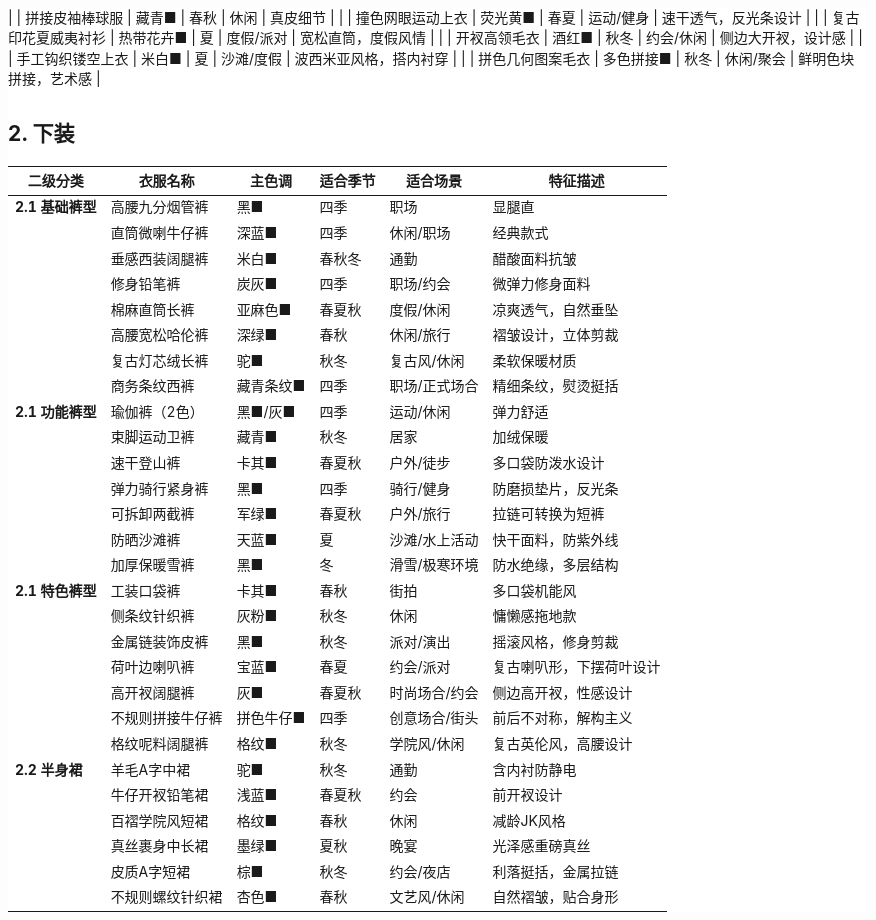 | | 拼接皮袖棒球服 | 藏青■ | 春秋 | 休闲 | 真皮细节 |
| | 撞色网眼运动上衣 | 荧光黄■ | 春夏 | 运动/健身 | 速干透气，反光条设计 |
| | 复古印花夏威夷衬衫 | 热带花卉■ | 夏 | 度假/派对 | 宽松直筒，度假风情 |
| | 开衩高领毛衣 | 酒红■ | 秋冬 | 约会/休闲 | 侧边大开衩，设计感 |
| | 手工钩织镂空上衣 | 米白■ | 夏 | 沙滩/度假 | 波西米亚风格，搭内衬穿 |
| | 拼色几何图案毛衣 | 多色拼接■ | 秋冬 | 休闲/聚会 | 鲜明色块拼接，艺术感 |

## 2. 下装

| 二级分类 | 衣服名称 | 主色调 | 适合季节 | 适合场景 | 特征描述 |
|----------|---------|--------|---------|----------|----------|
| **2.1 基础裤型** | 高腰九分烟管裤 | 黑■ | 四季 | 职场 | 显腿直 |
| | 直筒微喇牛仔裤 | 深蓝■ | 四季 | 休闲/职场 | 经典款式 |
| | 垂感西装阔腿裤 | 米白■ | 春秋冬 | 通勤 | 醋酸面料抗皱 |
| | 修身铅笔裤 | 炭灰■ | 四季 | 职场/约会 | 微弹力修身面料 |
| | 棉麻直筒长裤 | 亚麻色■ | 春夏秋 | 度假/休闲 | 凉爽透气，自然垂坠 |
| | 高腰宽松哈伦裤 | 深绿■ | 春秋 | 休闲/旅行 | 褶皱设计，立体剪裁 |
| | 复古灯芯绒长裤 | 驼■ | 秋冬 | 复古风/休闲 | 柔软保暖材质 |
| | 商务条纹西裤 | 藏青条纹■ | 四季 | 职场/正式场合 | 精细条纹，熨烫挺括 |
| **2.1 功能裤型** | 瑜伽裤（2色） | 黑■/灰■ | 四季 | 运动/休闲 | 弹力舒适 |
| | 束脚运动卫裤 | 藏青■ | 秋冬 | 居家 | 加绒保暖 |
| | 速干登山裤 | 卡其■ | 春夏秋 | 户外/徒步 | 多口袋防泼水设计 |
| | 弹力骑行紧身裤 | 黑■ | 四季 | 骑行/健身 | 防磨损垫片，反光条 |
| | 可拆卸两截裤 | 军绿■ | 春夏秋 | 户外/旅行 | 拉链可转换为短裤 |
| | 防晒沙滩裤 | 天蓝■ | 夏 | 沙滩/水上活动 | 快干面料，防紫外线 |
| | 加厚保暖雪裤 | 黑■ | 冬 | 滑雪/极寒环境 | 防水绝缘，多层结构 |
| **2.1 特色裤型** | 工装口袋裤 | 卡其■ | 春秋 | 街拍 | 多口袋机能风 |
| | 侧条纹针织裤 | 灰粉■ | 秋冬 | 休闲 | 慵懒感拖地款 |
| | 金属链装饰皮裤 | 黑■ | 秋冬 | 派对/演出 | 摇滚风格，修身剪裁 |
| | 荷叶边喇叭裤 | 宝蓝■ | 春夏 | 约会/派对 | 复古喇叭形，下摆荷叶设计 |
| | 高开衩阔腿裤 | 灰■ | 春夏秋 | 时尚场合/约会 | 侧边高开衩，性感设计 |
| | 不规则拼接牛仔裤 | 拼色牛仔■ | 四季 | 创意场合/街头 | 前后不对称，解构主义 |
| | 格纹呢料阔腿裤 | 格纹■ | 秋冬 | 学院风/休闲 | 复古英伦风，高腰设计 |
| **2.2 半身裙** | 羊毛A字中裙 | 驼■ | 秋冬 | 通勤 | 含内衬防静电 |
| | 牛仔开衩铅笔裙 | 浅蓝■ | 春夏秋 | 约会 | 前开衩设计 |
| | 百褶学院风短裙 | 格纹■ | 春秋 | 休闲 | 减龄JK风格 |
| | 真丝裹身中长裙 | 墨绿■ | 夏秋 | 晚宴 | 光泽感重磅真丝 |
| | 皮质A字短裙 | 棕■ | 秋冬 | 约会/夜店 | 利落挺括，金属拉链 |
| | 不规则螺纹针织裙 | 杏色■ | 春秋 | 文艺风/休闲 | 自然褶皱，贴合身形 |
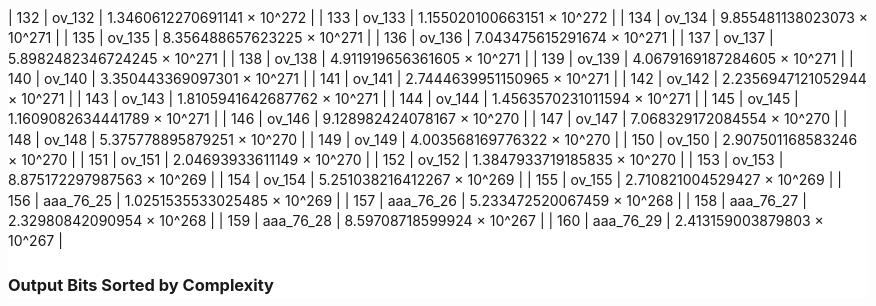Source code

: | 132 | ov_132 | 1.3460612270691141 × 10^272 |
| 133 | ov_133 | 1.155020100663151 × 10^272 |
| 134 | ov_134 | 9.855481138023073 × 10^271 |
| 135 | ov_135 | 8.356488657623225 × 10^271 |
| 136 | ov_136 | 7.043475615291674 × 10^271 |
| 137 | ov_137 | 5.8982482346724245 × 10^271 |
| 138 | ov_138 | 4.911919656361605 × 10^271 |
| 139 | ov_139 | 4.0679169187284605 × 10^271 |
| 140 | ov_140 | 3.350443369097301 × 10^271 |
| 141 | ov_141 | 2.7444639951150965 × 10^271 |
| 142 | ov_142 | 2.2356947121052944 × 10^271 |
| 143 | ov_143 | 1.8105941642687762 × 10^271 |
| 144 | ov_144 | 1.4563570231011594 × 10^271 |
| 145 | ov_145 | 1.1609082634441789 × 10^271 |
| 146 | ov_146 | 9.128982424078167 × 10^270 |
| 147 | ov_147 | 7.068329172084554 × 10^270 |
| 148 | ov_148 | 5.375778895879251 × 10^270 |
| 149 | ov_149 | 4.003568169776322 × 10^270 |
| 150 | ov_150 | 2.907501168583246 × 10^270 |
| 151 | ov_151 | 2.04693933611149 × 10^270 |
| 152 | ov_152 | 1.3847933719185835 × 10^270 |
| 153 | ov_153 | 8.875172297987563 × 10^269 |
| 154 | ov_154 | 5.251038216412267 × 10^269 |
| 155 | ov_155 | 2.710821004529427 × 10^269 |
| 156 | aaa_76_25 | 1.0251535533025485 × 10^269 |
| 157 | aaa_76_26 | 5.233472520067459 × 10^268 |
| 158 | aaa_76_27 | 2.32980842090954 × 10^268 |
| 159 | aaa_76_28 | 8.59708718599924 × 10^267 |
| 160 | aaa_76_29 | 2.413159003879803 × 10^267 |

### Output Bits Sorted by Complexity
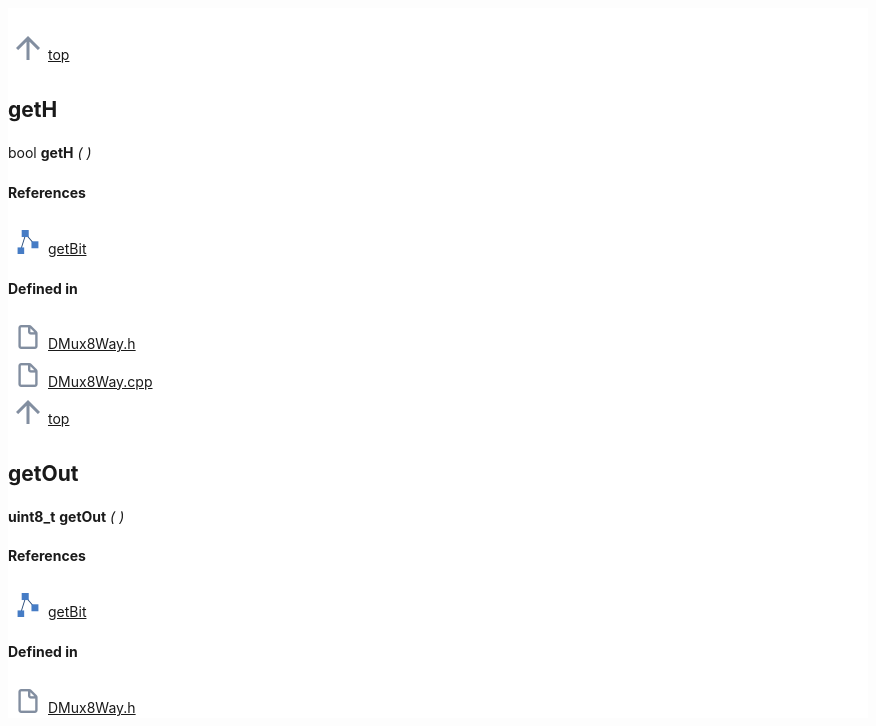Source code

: <br/>
<span class="icon-list-item"><a href="#dmux8way" class="icon-list-item"><img src="../images/jumpToTop.svg" class="icon-list-item"/><span class="icon-list-item">top</span>
</a>
</span>
<br/>
<a id="geth"></a>
<h2>getH</h2>
<span class="inline-text">bool</span>
<span class="bold-text"><b>getH</b></span>
<span class="italic-text"><i>(</i></span>
<span class="italic-text"><i>)</i></span>
<a id="references"></a>
<h4>References</h4>
<div class="paragraph">
<span class="paragraph"><img src="../images/class.svg"/><a href="classHack_1_1Chips_1_1Chip.md#getbit">getBit</a>
</span>
</div>
<a id="defined-in"></a>
<h4>Defined in</h4>
<span class="icon-list-item"><a href="https://github.com/CharlesCarley/HackComputer/blob/master/F:/HackComputer/Source/Chips/DMux8Way.h#L53" class="icon-list-item"><img src="../images/file.svg" class="icon-list-item"/><span class="icon-list-item">DMux8Way.h</span>
</a>
</span>
<br/>
<span class="icon-list-item"><a href="https://github.com/CharlesCarley/HackComputer/blob/master/F:/HackComputer/Source/Chips/DMux8Way.cpp#L100" class="icon-list-item"><img src="../images/file.svg" class="icon-list-item"/><span class="icon-list-item">DMux8Way.cpp</span>
</a>
</span>
<br/>
<span class="icon-list-item"><a href="#dmux8way" class="icon-list-item"><img src="../images/jumpToTop.svg" class="icon-list-item"/><span class="icon-list-item">top</span>
</a>
</span>
<br/>
<a id="getout"></a>
<h2>getOut</h2>
<span class="bold-text"><b>uint8_t</b></span>
<span class="bold-text"><b>getOut</b></span>
<span class="italic-text"><i>(</i></span>
<span class="italic-text"><i>)</i></span>
<a id="references"></a>
<h4>References</h4>
<div class="paragraph">
<span class="paragraph"><img src="../images/class.svg"/><a href="classHack_1_1Chips_1_1Chip.md#getbit">getBit</a>
</span>
</div>
<a id="defined-in"></a>
<h4>Defined in</h4>
<span class="icon-list-item"><a href="https://github.com/CharlesCarley/HackComputer/blob/master/F:/HackComputer/Source/Chips/DMux8Way.h#L55" class="icon-list-item"><img src="../images/file.svg" class="icon-list-item"/><span class="icon-list-item">DMux8Way.h</span>
</a>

• **TASK DIRECTIONS**: Output the stretch of the material from the line that contains "适合场景 | 特征描述 |" through the line that contains "户外/旅行 | 拉链可转换为短裤 |", both included, copying each line exactly.

• **SOLVED EXERCISE**:
| 二级分类 | 衣服名称 | 主色调 | 适合季节 | 适合场景 | 特征描述 |
|----------|---------|--------|---------|----------|----------|
| **2.1 基础裤型** | 高腰九分烟管裤 | 黑■ | 四季 | 职场 | 显腿直 |
| | 直筒微喇牛仔裤 | 深蓝■ | 四季 | 休闲/职场 | 经典款式 |
| | 垂感西装阔腿裤 | 米白■ | 春秋冬 | 通勤 | 醋酸面料抗皱 |
| | 修身铅笔裤 | 炭灰■ | 四季 | 职场/约会 | 微弹力修身面料 |
| | 棉麻直筒长裤 | 亚麻色■ | 春夏秋 | 度假/休闲 | 凉爽透气，自然垂坠 |
| | 高腰宽松哈伦裤 | 深绿■ | 春秋 | 休闲/旅行 | 褶皱设计，立体剪裁 |
| | 复古灯芯绒长裤 | 驼■ | 秋冬 | 复古风/休闲 | 柔软保暖材质 |
| | 商务条纹西裤 | 藏青条纹■ | 四季 | 职场/正式场合 | 精细条纹，熨烫挺括 |
| **2.1 功能裤型** | 瑜伽裤（2色） | 黑■/灰■ | 四季 | 运动/休闲 | 弹力舒适 |
| | 束脚运动卫裤 | 藏青■ | 秋冬 | 居家 | 加绒保暖 |
| | 速干登山裤 | 卡其■ | 春夏秋 | 户外/徒步 | 多口袋防泼水设计 |
| | 弹力骑行紧身裤 | 黑■ | 四季 | 骑行/健身 | 防磨损垫片，反光条 |
| | 可拆卸两截裤 | 军绿■ | 春夏秋 | 户外/旅行 | 拉链可转换为短裤 |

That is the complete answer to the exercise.